Al oír aquello último, me asusté ¿no sospecharía nada? Sin embargo me tranquilicé a mi misma pensando la importancia que le ha otorgado siempre mi madre a los cuidados faciales, debido a su origen.

Me miré en el espejo del baño, llevándome las manos a las mejillas. Mi madre tenía razón, se me veía sofocada. Me volví a mirar más detenidamente ¿cómo le podía gustar a un chico tan mayor? Él era muy guapo, podía tener a quien quisiera. Y además, se notaba que tiene dinero. Volví a mirarme. Odio mis labios, son demasiado anchos. Y no se parecen a los de mi padre, mi madre dice que son idénticos a los de mi abuela, a la que nunca conocí. Y mi nariz…no se, quizá sería más guapa si la tuviese algo más estilizada y prominente, así pareceré siempre una niña. No quiero ser siempre una niña, ya no lo soy aunque lo parezca.

Me lavé la cara y después, en la cocina, tomé algo de sopa. No tenía hambre.

Me fui a mi habitación y me tendí sobre la cama, boca arriba. Miraba el techo y pensaba en ti. Me llevé una mano al pecho. Tenía el corazón acelerado y estaba sudando. Me había duchado en tu casa, pero llevaba la ropa de la noche anterior. Me desnudé y me volví a tumbar.

El espejo de mi armario me devolvía el reflejo de mi cuerpo sobre la cama, me gusta mi reflejo del cuerpo. Mis piernas delgaditas, mi espalda recta, mi culo redondo, mis tetas…bueno, la verdad es que me gustaría que creciesen un poco más, pero tampoco me obsesiono. Lo que de verdad odio es mi altura ¿Quién puede contentarse con 1 metro y 54 centímetros de estatura? Eso también lo he heredado de mi madre, mi padre es alto. Pero en el espejo, sin nadie más como referencia, me veo guapa desnuda, sobre todo con el pelo hasta la cintura adornando mi figura, creo que es lo más bonito que tengo, el pelo. Y el color de ojos, este azul de la familia de mi padre. Sólo por eso la gente nunca adivina que la mitad de mi genética es oriental. Es gracioso.
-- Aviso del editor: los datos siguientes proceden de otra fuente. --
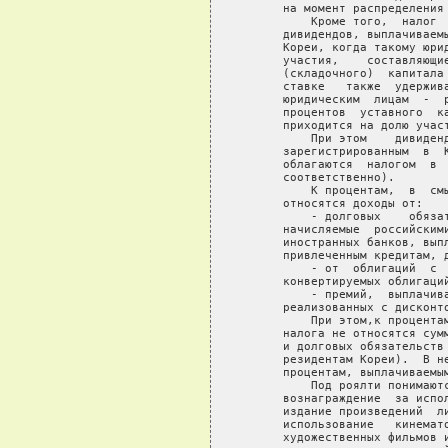
    на момент распределения 
        Кроме того,  налог 
    дивидендов, выплачиваем
    Кореи, когда такому юри
    участия,    составляющи
    (складочного)  капитала
    ставке   также  удержив
    юридическим  лицам  -  
    процентов  уставного  к
    приходится на долю участ
        При этом    дивиден
    зарегистрированным  в  
    облагаются  налогом  в 
    соответственно).

        К процентам,  в  см
    относятся доходы от:

        - долговых    обяза
    начисляемые  российским
    иностранных банков, вып
    привлеченным кредитам, 
        - от  облигаций  с 
    конвертируемых облигаци
        - премий,  выплачив
    реализованных с дисконто
        При этом,к процента
    налога не относятся сум
    и долговых обязательств
    резидентам Кореи).  В н
    процентам, выплачиваемы
        Под роялти понимают
    вознаграждение  за испо
    издание произведений  л
    использование   кинемат
    художественных фильмов 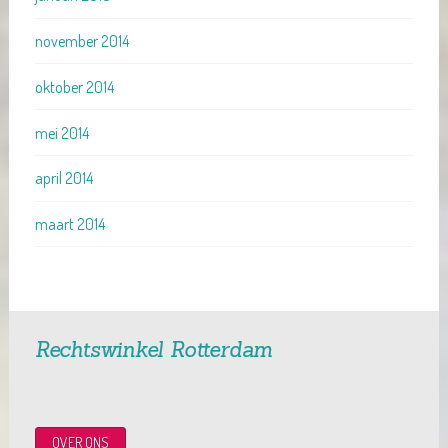
november 2014
oktober 2014
mei 2014
april 2014
maart 2014
Rechtswinkel Rotterdam
OVER ONS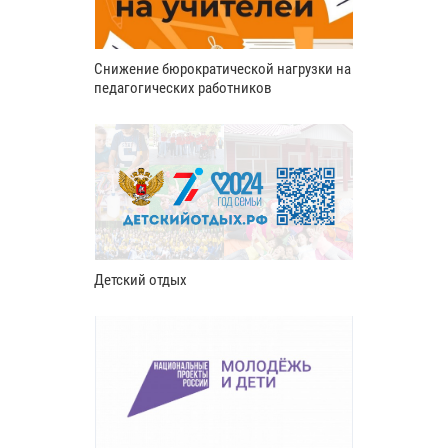
Снижение бюрократической нагрузки на
педагогических работников
Детский отдых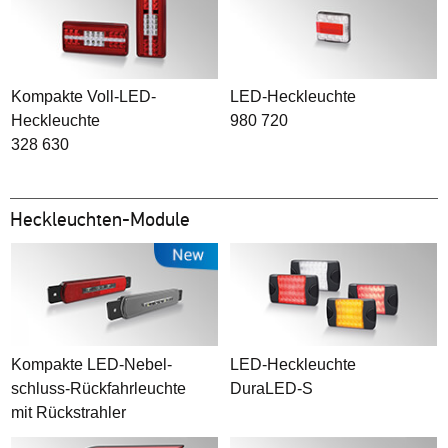
Kompakte Voll-LED-
LED-Heckleuchte
Heckleuchte
980 720
328 630
Heckleuchten-Module
Kompakte LED-Nebel-
LED-Heckleuchte
schluss-Rückfahrleuchte
DuraLED-S
mit Rückstrahler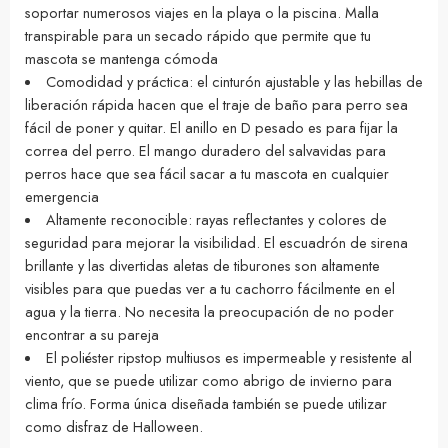
soportar numerosos viajes en la playa o la piscina. Malla
transpirable para un secado rápido que permite que tu
mascota se mantenga cómoda
Comodidad y práctica: el cinturón ajustable y las hebillas de
liberación rápida hacen que el traje de baño para perro sea
fácil de poner y quitar. El anillo en D pesado es para fijar la
correa del perro. El mango duradero del salvavidas para
perros hace que sea fácil sacar a tu mascota en cualquier
emergencia
Altamente reconocible: rayas reflectantes y colores de
seguridad para mejorar la visibilidad. El escuadrón de sirena
brillante y las divertidas aletas de tiburones son altamente
visibles para que puedas ver a tu cachorro fácilmente en el
agua y la tierra. No necesita la preocupación de no poder
encontrar a su pareja
El poliéster ripstop multiusos es impermeable y resistente al
viento, que se puede utilizar como abrigo de invierno para
clima frío. Forma única diseñada también se puede utilizar
como disfraz de Halloween.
Cierro los ojos y te veo, veo tus pestañas largas y rectas, tu mandíbula prominente, tu nariz grande, la perilla que me parece tan sexy… también veo tu cuerpo, tienes la piel muy morena, pero no como la mía, la mía tiende al amarillo, la tuya al chocolate. Me acuerdo de cuando te acaricié las piernas, no sé porqué te las afeitas, el pelo de los chicos no me parece feo. Me acuerdo de tus manos. Son grandes y para mí tienen magia, aunque tú no quisieras sólo tocándome me has convertido en una mujer.

Algo me hace abrir los ojos, es la sorpresa del placer. Inconscientemente me he llevado las manos allí pensando en ti. Lo tengo húmedo, pero no tanto como cuando me lo tocabas tú. Nunca me había tocado a mí misma, la piel es suave y es un tacto conocido, pero cuando me ducho no me detengo en sensaciones.

Vuelvo a pensar en ti, intentando que mis manos sepan acariciarme como lo hacías tú. Toda mi mano frota mi lugar y por fin, lo encuentro, aquel punto que tú tocabas y lamías. Es una diminuta bolita hipersensible que se ha hinchado con mis caricias. Con mi dedo recorro toda mi vulva de abajo a arriba. Se me escapa un gritito. Me muerdo los labios, mi madre está en casa. Sigo tocándome, imaginando que mi dedo es el tuyo, no puedo reprimir los suspiros. Te echo de menos…casi, no aún no.

Ahhhhhh!

Lo he vuelto a sentir, esa ola que recorre todo mi cuerpo, pero me siento vacía. Abro los ojos, me veo en el espejo, pero no te veo a ti. Te echo de menos.

Estoy llorando ¿qué estarás haciendo tú?

Sólo ha pasado una hora.

Dos palabras se escapan de mis labios en el idioma de mi sangre, de mi corazón.